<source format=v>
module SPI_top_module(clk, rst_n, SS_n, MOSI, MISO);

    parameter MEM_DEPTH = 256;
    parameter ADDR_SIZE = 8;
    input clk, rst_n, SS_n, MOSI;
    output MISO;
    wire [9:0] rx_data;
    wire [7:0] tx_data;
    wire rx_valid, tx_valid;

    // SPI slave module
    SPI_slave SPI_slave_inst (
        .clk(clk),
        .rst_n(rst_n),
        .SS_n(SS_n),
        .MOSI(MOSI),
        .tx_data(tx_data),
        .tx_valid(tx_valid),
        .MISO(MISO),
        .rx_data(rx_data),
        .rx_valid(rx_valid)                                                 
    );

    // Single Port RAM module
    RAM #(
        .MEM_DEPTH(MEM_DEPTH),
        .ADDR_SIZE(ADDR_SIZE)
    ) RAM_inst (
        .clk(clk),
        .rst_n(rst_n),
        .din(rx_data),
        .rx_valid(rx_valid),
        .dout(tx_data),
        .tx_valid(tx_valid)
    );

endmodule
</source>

------------------------------------------------------------

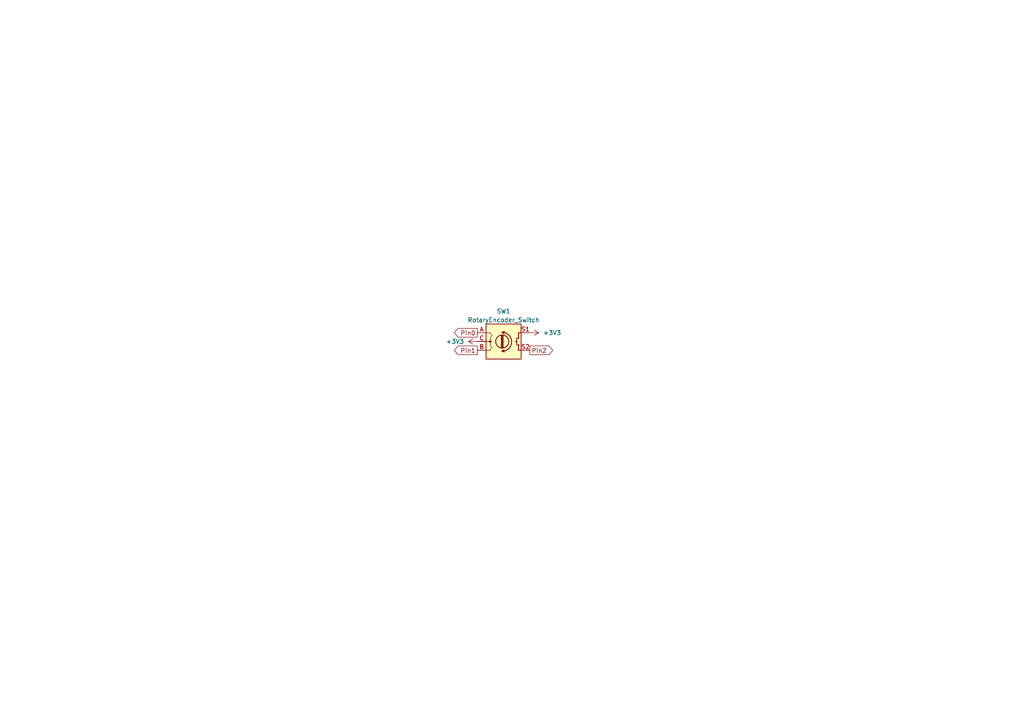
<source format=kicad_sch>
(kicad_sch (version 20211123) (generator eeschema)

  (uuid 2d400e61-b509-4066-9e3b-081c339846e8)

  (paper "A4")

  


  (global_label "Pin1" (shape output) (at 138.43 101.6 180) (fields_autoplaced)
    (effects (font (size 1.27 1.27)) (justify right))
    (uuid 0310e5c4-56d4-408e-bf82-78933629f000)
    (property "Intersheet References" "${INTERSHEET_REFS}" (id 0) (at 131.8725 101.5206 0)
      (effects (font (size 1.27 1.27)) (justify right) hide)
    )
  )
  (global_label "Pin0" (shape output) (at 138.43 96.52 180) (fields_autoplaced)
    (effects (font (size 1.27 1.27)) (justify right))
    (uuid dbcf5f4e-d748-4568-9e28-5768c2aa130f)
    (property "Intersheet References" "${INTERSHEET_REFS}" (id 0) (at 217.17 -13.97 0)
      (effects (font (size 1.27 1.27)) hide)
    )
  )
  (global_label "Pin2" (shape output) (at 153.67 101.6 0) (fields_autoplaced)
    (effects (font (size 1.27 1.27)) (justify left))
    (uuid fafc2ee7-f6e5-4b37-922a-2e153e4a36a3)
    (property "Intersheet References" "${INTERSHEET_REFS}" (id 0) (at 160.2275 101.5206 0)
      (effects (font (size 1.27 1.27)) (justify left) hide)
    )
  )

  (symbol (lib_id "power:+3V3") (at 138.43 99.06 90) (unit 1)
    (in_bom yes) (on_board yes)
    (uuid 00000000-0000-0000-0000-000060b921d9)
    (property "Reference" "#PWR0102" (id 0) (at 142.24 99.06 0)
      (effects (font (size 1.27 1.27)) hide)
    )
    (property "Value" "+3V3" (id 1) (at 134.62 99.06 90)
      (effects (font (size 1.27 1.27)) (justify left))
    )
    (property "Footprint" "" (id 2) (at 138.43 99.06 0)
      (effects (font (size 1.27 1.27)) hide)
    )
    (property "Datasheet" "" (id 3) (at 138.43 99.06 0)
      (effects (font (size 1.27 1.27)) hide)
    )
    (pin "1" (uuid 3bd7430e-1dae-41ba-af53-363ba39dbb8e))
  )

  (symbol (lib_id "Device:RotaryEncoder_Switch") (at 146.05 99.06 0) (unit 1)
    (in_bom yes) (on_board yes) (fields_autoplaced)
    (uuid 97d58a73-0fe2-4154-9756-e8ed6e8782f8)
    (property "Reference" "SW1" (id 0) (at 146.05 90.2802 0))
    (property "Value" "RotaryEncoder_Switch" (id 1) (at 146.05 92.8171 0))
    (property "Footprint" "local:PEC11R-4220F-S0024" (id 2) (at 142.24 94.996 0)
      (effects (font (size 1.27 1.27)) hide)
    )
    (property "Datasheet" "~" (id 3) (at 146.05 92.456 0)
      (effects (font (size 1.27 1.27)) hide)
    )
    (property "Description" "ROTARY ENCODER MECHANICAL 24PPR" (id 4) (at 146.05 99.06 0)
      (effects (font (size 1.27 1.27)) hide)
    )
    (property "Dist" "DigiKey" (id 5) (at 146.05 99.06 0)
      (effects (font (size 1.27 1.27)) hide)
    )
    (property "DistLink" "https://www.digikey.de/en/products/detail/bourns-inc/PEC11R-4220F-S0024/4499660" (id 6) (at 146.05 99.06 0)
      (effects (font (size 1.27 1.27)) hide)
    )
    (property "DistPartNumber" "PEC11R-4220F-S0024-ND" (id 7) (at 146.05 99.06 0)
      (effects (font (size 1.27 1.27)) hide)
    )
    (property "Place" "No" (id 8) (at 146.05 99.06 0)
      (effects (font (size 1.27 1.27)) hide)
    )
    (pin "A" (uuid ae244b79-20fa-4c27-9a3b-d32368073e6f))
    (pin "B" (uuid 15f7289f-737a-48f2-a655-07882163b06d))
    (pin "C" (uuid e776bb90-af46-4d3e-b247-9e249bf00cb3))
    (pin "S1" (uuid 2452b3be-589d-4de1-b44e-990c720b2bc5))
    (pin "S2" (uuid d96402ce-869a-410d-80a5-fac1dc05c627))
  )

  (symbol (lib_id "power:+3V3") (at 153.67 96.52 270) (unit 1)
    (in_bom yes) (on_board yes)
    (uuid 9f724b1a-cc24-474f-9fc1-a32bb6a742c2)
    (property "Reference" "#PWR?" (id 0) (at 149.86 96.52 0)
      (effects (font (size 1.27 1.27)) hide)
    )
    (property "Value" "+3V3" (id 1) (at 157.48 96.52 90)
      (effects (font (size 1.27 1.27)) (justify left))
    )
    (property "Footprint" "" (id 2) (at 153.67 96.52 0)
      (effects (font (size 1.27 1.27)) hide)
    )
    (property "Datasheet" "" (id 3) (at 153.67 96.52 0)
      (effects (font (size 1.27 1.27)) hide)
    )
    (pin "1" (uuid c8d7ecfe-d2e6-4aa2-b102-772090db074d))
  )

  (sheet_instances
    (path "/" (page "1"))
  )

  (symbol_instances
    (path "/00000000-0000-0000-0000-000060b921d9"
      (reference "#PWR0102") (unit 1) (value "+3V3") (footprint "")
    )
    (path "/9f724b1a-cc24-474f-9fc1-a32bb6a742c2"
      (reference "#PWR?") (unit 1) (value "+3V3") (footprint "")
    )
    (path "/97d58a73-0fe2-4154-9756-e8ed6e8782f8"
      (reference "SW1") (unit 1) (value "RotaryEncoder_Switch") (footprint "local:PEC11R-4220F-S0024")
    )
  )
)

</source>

------------------------------------------------------------

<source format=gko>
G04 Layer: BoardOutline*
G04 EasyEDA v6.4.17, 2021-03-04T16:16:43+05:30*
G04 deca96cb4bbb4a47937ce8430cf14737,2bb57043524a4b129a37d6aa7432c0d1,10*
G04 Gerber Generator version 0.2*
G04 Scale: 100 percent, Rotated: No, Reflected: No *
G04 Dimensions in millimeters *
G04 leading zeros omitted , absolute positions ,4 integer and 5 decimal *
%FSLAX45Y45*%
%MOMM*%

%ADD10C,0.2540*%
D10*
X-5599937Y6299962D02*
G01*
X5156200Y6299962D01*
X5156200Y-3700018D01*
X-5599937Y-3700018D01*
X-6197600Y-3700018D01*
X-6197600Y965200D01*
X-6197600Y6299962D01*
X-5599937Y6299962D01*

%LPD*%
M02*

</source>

------------------------------------------------------------

__What this task involves__. Locate the lines above that contain "unit" and copy them.

__Response area__.
  (symbol (lib_id "power:+3V3") (at 138.43 99.06 90) (unit 1)
  (symbol (lib_id "Device:RotaryEncoder_Switch") (at 146.05 99.06 0) (unit 1)
  (symbol (lib_id "power:+3V3") (at 153.67 96.52 270) (unit 1)
      (reference "#PWR0102") (unit 1) (value "+3V3") (footprint "")
      (reference "#PWR?") (unit 1) (value "+3V3") (footprint "")
      (reference "SW1") (unit 1) (value "RotaryEncoder_Switch") (footprint "local:PEC11R-4220F-S0024")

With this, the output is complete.